2270. Number of Ways to Split Array

You are given a 0-indexed integer array nums of length n.

nums contains a valid split at index i if the following are true:

• The sum of the first i + 1 elements is greater than or equal to the sum of the last n - i - 1 elements.
• There is at least one element to the right of i. That is, 0 <= i < n - 1.

Return the number of valid splits in nums.

Example 1:

Input: nums = [10,4,-8,7]
Output: 2
Explanation:
There are three ways of splitting nums into two non-empty parts:
- Split nums at index 0. Then, the first part is [10], and its sum is 10. The second part is [4,-8,7], and its sum is 3. Since 10 >= 3, i = 0 is a valid split.
- Split nums at index 1. Then, the first part is [10,4], and its sum is 14. The second part is [-8,7], and its sum is -1. Since 14 >= -1, i = 1 is a valid split.
- Split nums at index 2. Then, the first part is [10,4,-8], and its sum is 6. The second part is [7], and its sum is 7. Since 6 < 7, i = 2 is not a valid split.
Thus, the number of valid splits in nums is 2.

Example 2:

Input: nums = [2,3,1,0]
Output: 2
Explanation:
There are two valid splits in nums:
- Split nums at index 1. Then, the first part is [2,3], and its sum is 5. The second part is [1,0], and its sum is 1. Since 5 >= 1, i = 1 is a valid split.
- Split nums at index 2. Then, the first part is [2,3,1], and its sum is 6. The second part is [0], and its sum is 0. Since 6 >= 0, i = 2 is a valid split.

Constraints:

• 2 <= nums.length <= 105
• -105 <= nums[i] <= 105

Approach 01:

#include <vector>
using namespace std;

class Solution {
public:
    int waysToSplitArray(vector<int>& nums) {
        int n = nums.size();
        vector<long long> prefixSum(n + 1, 0);

        // Compute the prefix sum where prefixSum[i] holds the sum of elements from nums[0] to nums[i-1]
        for (int i = 0; i < n; ++i) {
            prefixSum[i + 1] = prefixSum[i] + nums[i];
        }

        long long totalSum = prefixSum[n];
        long long validSplitCount = 0;

        // Check each position for a valid split
        for (int i = 0; i < n - 1; i++) {
            if (prefixSum[i + 1] >= (totalSum - prefixSum[i + 1])) {
                ++validSplitCount;
            }
        }

        return validSplitCount;
    }
};

from typing import List

class Solution:
    def waysToSplitArray(self, nums: List[int]) -> int:
        n = len(nums)
        prefixSum = [0] * (n + 1)

        # Compute the prefix sum where prefixSum[i] holds the sum of elements from nums[0] to nums[i-1]
        for i in range(n):
            prefixSum[i + 1] = prefixSum[i] + nums[i]
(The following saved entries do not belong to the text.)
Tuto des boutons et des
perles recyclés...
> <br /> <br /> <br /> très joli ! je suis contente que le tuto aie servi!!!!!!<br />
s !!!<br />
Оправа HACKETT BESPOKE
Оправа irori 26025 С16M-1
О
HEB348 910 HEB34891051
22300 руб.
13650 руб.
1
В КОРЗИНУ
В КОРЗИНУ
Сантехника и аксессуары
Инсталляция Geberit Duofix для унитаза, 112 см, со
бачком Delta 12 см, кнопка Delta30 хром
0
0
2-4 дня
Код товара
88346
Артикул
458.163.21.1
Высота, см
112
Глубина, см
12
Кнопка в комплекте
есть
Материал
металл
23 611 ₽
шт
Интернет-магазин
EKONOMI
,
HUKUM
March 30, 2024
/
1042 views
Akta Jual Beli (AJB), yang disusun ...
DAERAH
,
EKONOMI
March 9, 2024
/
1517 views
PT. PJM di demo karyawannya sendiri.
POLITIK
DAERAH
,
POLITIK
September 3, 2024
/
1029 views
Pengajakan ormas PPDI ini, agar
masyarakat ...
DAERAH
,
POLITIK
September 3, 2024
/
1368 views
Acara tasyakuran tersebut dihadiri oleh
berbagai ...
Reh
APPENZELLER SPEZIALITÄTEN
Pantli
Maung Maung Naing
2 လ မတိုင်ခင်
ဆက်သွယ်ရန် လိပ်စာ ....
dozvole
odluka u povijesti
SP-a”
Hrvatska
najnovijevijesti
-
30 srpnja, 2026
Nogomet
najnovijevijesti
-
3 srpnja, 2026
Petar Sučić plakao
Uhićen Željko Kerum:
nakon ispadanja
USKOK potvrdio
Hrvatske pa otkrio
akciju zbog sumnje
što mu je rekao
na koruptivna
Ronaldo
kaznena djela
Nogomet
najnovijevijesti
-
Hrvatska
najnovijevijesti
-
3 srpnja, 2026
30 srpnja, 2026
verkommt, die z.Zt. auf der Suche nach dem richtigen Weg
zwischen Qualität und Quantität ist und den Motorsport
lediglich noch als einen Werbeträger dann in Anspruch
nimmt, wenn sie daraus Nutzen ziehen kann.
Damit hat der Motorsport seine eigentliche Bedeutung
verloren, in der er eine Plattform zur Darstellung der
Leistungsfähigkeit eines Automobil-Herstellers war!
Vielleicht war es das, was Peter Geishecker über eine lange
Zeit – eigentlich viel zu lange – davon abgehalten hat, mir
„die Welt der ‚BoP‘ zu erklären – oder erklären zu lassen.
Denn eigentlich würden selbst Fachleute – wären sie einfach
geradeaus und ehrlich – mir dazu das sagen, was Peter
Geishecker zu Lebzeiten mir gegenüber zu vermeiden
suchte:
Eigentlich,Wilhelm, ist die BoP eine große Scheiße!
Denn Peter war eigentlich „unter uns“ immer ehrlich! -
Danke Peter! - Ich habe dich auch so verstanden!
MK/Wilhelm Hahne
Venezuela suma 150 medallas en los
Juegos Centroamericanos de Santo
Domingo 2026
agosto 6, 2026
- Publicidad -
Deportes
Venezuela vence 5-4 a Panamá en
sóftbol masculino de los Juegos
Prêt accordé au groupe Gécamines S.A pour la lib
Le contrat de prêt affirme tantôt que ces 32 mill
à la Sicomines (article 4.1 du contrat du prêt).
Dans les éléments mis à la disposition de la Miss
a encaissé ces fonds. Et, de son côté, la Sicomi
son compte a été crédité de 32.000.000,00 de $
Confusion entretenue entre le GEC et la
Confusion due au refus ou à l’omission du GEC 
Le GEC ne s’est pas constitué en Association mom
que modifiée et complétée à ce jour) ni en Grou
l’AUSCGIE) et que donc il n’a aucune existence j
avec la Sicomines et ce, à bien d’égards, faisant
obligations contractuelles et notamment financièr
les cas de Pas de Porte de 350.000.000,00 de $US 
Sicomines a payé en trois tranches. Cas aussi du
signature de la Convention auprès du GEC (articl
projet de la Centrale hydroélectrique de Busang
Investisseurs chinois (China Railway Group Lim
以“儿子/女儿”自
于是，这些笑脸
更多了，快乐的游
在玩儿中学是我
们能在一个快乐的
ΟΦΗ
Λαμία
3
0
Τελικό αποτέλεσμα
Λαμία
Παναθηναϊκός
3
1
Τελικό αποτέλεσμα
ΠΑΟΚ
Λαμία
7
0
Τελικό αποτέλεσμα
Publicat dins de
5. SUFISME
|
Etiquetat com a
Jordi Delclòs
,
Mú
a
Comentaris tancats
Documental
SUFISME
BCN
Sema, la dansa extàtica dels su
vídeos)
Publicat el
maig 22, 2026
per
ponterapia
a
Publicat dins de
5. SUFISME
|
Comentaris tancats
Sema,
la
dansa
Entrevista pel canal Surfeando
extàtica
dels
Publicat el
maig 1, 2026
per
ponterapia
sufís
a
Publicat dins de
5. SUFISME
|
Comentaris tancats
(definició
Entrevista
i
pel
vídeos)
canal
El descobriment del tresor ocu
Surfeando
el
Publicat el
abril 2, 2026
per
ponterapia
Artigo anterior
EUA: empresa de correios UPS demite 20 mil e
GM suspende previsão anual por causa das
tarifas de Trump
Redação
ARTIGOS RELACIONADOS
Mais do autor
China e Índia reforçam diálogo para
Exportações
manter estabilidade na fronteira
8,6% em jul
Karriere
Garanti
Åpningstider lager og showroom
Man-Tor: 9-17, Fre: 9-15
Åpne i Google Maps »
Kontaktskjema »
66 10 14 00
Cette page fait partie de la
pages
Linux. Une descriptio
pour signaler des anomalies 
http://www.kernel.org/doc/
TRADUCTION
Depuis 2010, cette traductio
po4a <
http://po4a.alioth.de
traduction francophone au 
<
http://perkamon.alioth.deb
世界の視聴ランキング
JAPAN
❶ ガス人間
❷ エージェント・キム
        totalSum = prefixSum[n]
        validSplitCount = 0

        # Check each position for a valid split
        for i in range(n - 1):
            if prefixSum[i + 1] >= (totalSum - prefixSum[i + 1]):
                validSplitCount += 1

        return validSplitCount

Time Complexity:

• Prefix Sum Calculation:
  • The prefix sum is calculated by iterating over the array once. This step has a time complexity of \( O(n) \), where \( n \) is the size of the input array nums.
• Valid Split Check:
  • The valid split check involves iterating through the array once again (up to \( n – 1 \) positions), which takes \( O(n) \) time.
• Overall Time Complexity:

  \( O(n) \), where \( n \) is the size of the input array nums.

Space Complexity:

• Prefix Sum Array:
  • The space complexity is dominated by the prefixSum array, which stores cumulative sums and has a size of \( O(n) \).
• Auxiliary Variables:
  • The auxiliary variables totalSum and validSplitCount require \( O(1) \) space.
• Overall Space Complexity:

  \( O(n) \), due to the space required for the prefix sum array.